* Supplied data
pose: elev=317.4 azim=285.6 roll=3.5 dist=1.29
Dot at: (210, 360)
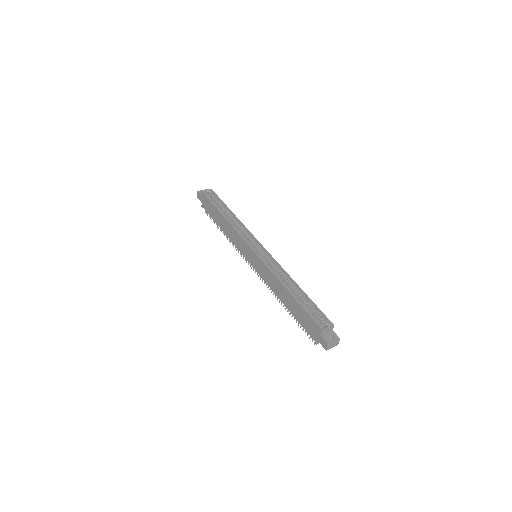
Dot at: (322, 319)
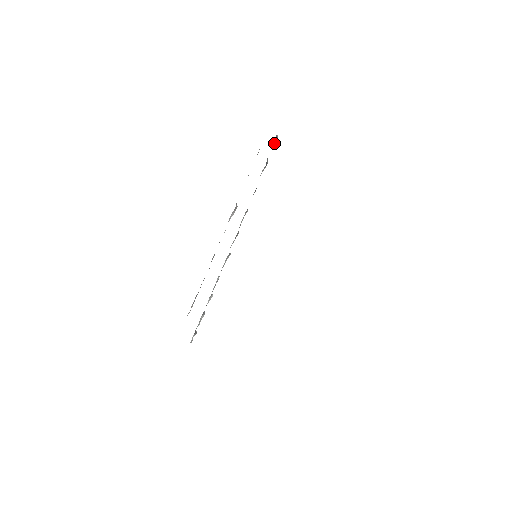
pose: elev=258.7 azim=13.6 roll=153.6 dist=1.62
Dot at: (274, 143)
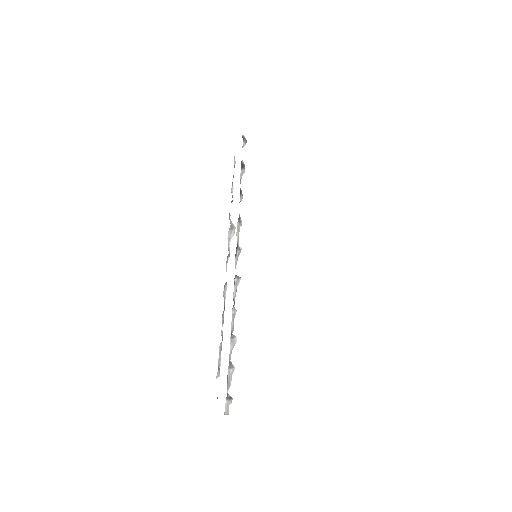
Dot at: (244, 145)
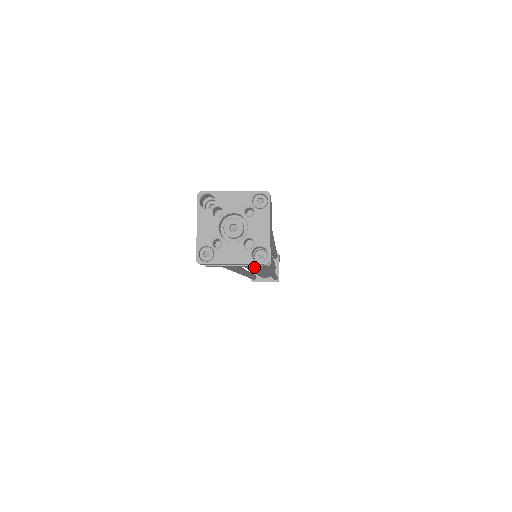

* Given exercise
Reproduce every line of the records above verbatim, omitting the pictures.

* In response
pose: elev=317.4 azim=285.6 roll=3.5 dist=1.29
Dot at: (210, 360)
Dot at: (322, 319)
pose: elev=258.7 azim=13.6 roll=153.6 dist=1.62
Dot at: (274, 143)
Dot at: (244, 145)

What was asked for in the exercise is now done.